A eleição aconteceu em dois turnos. No primeiro, nenhum dos 155 membros obteve maioria para assumir a presidência: a dianteira foi dominada por Loncón (58 votos) e o deputado da direita Harry Jürgensen (36 votos). Só na segunda votação ficou definida a eleição de Loncón.

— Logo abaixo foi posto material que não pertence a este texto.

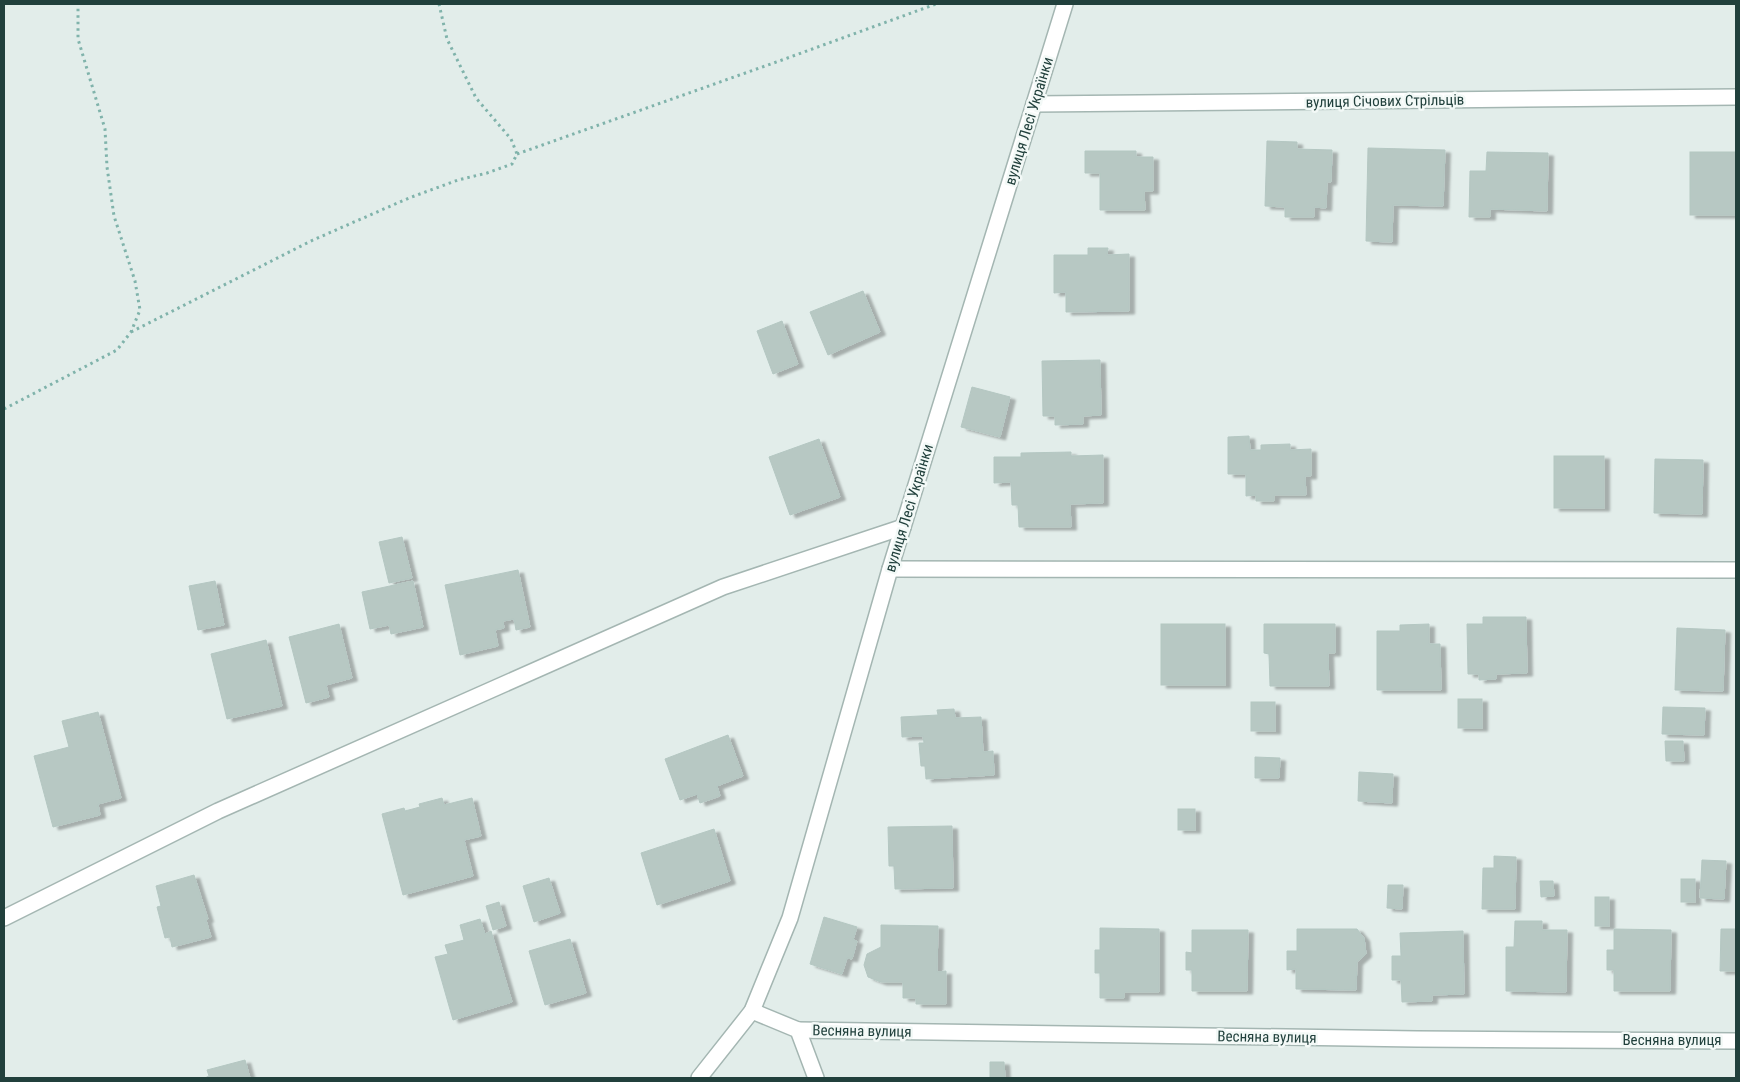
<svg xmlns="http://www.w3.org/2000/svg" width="1740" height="1082" font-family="'Roboto Condensed',sans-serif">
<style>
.building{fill:#b7c8c3;stroke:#b4c7c2;filter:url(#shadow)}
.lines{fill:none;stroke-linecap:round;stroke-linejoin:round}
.minor-casing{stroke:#a4b6b2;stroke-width:18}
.path{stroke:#80b3ab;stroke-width:3;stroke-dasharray:2.5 4;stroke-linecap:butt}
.minor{stroke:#fff;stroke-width:15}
.labels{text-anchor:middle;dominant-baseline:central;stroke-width:5;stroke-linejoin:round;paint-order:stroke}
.street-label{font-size:15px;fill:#21403c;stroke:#f3f9f7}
</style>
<defs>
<filter id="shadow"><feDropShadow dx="5.5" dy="3" stdDeviation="1" flood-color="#0004"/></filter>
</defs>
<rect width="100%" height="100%" fill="#e2edea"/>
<g class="building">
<polygon points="1267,141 1297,142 1297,149 1332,150 1331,182 1327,182 1326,208 1314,207 1314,217 1285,217 1285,207 1265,206"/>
<polygon points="1368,148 1445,150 1443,206 1393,205 1392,242 1366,241"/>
<polygon points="1085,151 1136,151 1136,157 1153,157 1153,191 1144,191 1145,210 1100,210 1100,173 1085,173"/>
<polygon points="1487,152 1548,153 1547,211 1490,209 1490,217 1469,217 1470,171 1486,171"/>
<rect x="1690" y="152" width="46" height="63"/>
<polygon points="1088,248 1108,248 1107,255 1129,254 1129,311 1066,312 1066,292 1054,293 1054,255 1088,255"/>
<polygon points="863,291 880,332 828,355 810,312"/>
<polygon points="782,321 798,364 773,374 757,331"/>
<polygon points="1100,360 1101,415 1083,416 1083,424 1055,425 1055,416 1043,416 1042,361"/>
<polygon points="972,387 1010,397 1000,437 961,427"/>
<polygon points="1249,436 1250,450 1261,450 1261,445 1290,444 1290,450 1311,449 1311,476 1305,476 1306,495 1274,495 1274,501 1256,501 1256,495 1246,496 1246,474 1228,474 1228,437"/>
<polygon points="819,439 840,497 790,515 769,457"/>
<polygon points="1071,452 1071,456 1103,455 1103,503 1070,504 1071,527 1019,527 1018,505 1012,505 1011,482 994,483 994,457 1021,457 1021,453"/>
<rect x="1554" y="456" width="50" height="52"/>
<polygon points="1655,459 1703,460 1702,514 1654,513"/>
<polygon points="402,537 412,578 389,583 379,542"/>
<polygon points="518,570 530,627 516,630 514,619 503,621 504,628 495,630 498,646 460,655 445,585"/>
<polygon points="215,581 224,625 198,630 189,586"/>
<polygon points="413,581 423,627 391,634 389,625 370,629 362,592"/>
<polygon points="1483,617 1526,617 1527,673 1496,674 1496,679 1479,680 1479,674 1468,674 1467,624 1483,624"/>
<polygon points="339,624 352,678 326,685 329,697 306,703 289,637"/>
<rect x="1161" y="624" width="64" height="61"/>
<polygon points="1264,624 1335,624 1335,653 1328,653 1329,686 1270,686 1269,654 1264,653"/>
<polygon points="1429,624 1429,644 1440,644 1441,690 1377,690 1377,631 1400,631 1400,625"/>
<polygon points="1677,628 1725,630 1723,691 1675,690"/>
<polygon points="266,640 282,706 227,719 211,654"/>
<rect x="1458" y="699" width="24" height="29"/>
<rect x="1251" y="702" width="24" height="29"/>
<polygon points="1663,707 1705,708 1704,735 1662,734"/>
<polygon points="954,709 955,718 981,717 983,752 993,751 994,775 926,779 925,766 921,766 919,743 924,743 923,736 902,737 901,717 938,715 937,710"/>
<polygon points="98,712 121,798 98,804 100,815 53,827 34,756 69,747 62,721"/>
<polygon points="728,735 743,776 717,786 720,796 700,803 697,794 680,800 665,759"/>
<polygon points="1665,741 1683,741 1684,761 1666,761"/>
<polygon points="1255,757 1280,758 1279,778 1255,778"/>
<polygon points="1359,772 1393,774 1392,803 1358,801"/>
<polygon points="442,798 444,805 472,798 481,836 464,840 473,876 403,895 382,814 404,808 405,811 420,807 419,804"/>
<rect x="1178" y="809" width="17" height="21"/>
<polygon points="952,826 953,888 895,889 894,866 889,866 888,827"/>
<polygon points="714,829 730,881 657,905 641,853"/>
<polygon points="1494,856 1516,857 1515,909 1482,909 1483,868 1494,868"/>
<polygon points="1702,860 1726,861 1724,899 1700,898"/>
<polygon points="194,875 208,919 206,920 211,937 172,947 170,937 165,938 157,907 161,906 156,886"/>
<polygon points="549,878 560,913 534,922 523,886"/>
<rect x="1681" y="879" width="14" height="23"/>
<polygon points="1540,881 1553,881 1554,896 1541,897"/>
<polygon points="1388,885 1403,885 1402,909 1387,908"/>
<rect x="1595" y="897" width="14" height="29"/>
<polygon points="499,902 506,926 493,930 486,906"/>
<polygon points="824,917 857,927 853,940 857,941 852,959 847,958 842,974 810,964"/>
<polygon points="480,919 485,934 491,931 512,1002 453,1020 435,957 448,954 445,945 464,940 460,925"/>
<polygon points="1515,921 1542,921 1542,930 1567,930 1566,992 1506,991 1506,947 1514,947"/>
<polygon points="881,925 938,926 937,972 946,971 946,1004 916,1004 916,998 903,998 903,982 881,982 868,977 864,965 867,954 881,947"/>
<polygon points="1100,928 1159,929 1159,992 1124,992 1124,998 1100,998 1100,973 1095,973 1095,950 1100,950"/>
<polygon points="1297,929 1357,929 1364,938 1366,954 1357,962 1356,990 1296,989 1296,969 1287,970 1287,951 1297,951"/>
<polygon points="1614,929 1671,930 1670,991 1614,991 1614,970 1607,970 1607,950 1614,950"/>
<polygon points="1721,929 1736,929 1736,971 1720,971"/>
<polygon points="1192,930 1248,930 1247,991 1192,991 1192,970 1186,970 1186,952 1192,953"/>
<polygon points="1463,931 1464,994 1432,995 1432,1001 1402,1002 1401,980 1392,980 1392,956 1401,956 1400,933"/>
<polygon points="570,939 586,993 545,1005 529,951"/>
<polygon points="245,1060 250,1078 205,1078 209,1076 207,1070"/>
<polygon points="990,1062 1004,1062 1005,1078 990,1078"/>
</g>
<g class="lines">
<defs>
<g id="minor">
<polyline points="1034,104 1736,97"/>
<polyline points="890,569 1736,570"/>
<polyline points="4,918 218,811 723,587 903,527"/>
<polyline points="752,1011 798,1030 816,1078"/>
<polyline points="798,1030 1417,1039 1736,1041"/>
<polyline points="699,1078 752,1011 790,918 890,569 1065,4"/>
</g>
</defs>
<use href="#minor" class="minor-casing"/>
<g class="path">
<polyline points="517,154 782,60 936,4"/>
<polyline points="131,332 313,240 409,198 458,180 487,173 512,164 517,154 511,139 476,98 447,39 439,4"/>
<polyline points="4,409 117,350 131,332 140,310 135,281 114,216 107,167 105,129 78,39 78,4"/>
</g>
<use href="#minor" class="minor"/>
</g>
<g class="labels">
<g class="street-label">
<text transform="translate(1385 101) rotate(-1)">вулиця Січових Стрільців</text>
<text transform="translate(1029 121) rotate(-73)">вулиця Лесі Українки</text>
<text transform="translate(909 508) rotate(-73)">вулиця Лесі Українки</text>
<text transform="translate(862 1031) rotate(1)">Весняна вулиця</text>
<text transform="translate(1267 1037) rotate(1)">Весняна вулиця</text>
<text x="1672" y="1040">Весняна вулиця</text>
</g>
</g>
<rect width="1740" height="1082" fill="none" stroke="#21403c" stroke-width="10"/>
</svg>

No seu discurso, Loncón agradeceu «o apoio às diferentes coligações que entregaram a sua confiança e depositaram os seus sonhos no apelo feito pela nação Mapuche, para votar numa pessoa mapuche, numa mulher, para mudar a história desse país».
Segundo Loncón, esta é a oportunidade de construir «um Chile plurinacional, um Chile intercultural, que não atente contra os direitos das mulheres, um Chile que cuide da Mãe Terra».
A professora Mapuche, Elisa Loncón, também revelou que a presidência da Convenção será rotativa e dará espaço a diversos sectores dos povos indígenas, com o objectivo de «refundar o Chile».
Do lado de fora do Congresso de Santiago, centenas de manifestantes foram agredidos pela polícia chilena. Na sua maioria mapuches, estavam em frente ao edifício, onde aguardavam o início das votações.
As forças militares do governo de Sebastián Piñera usaram bombas de gás lacrimogéneo e canhões de água para reprimir os manifestantes.
A violência atrasou os trabalhos iniciais da Convenção Constitucional, que chegou a ser suspensa a pedido dos partidos de direita.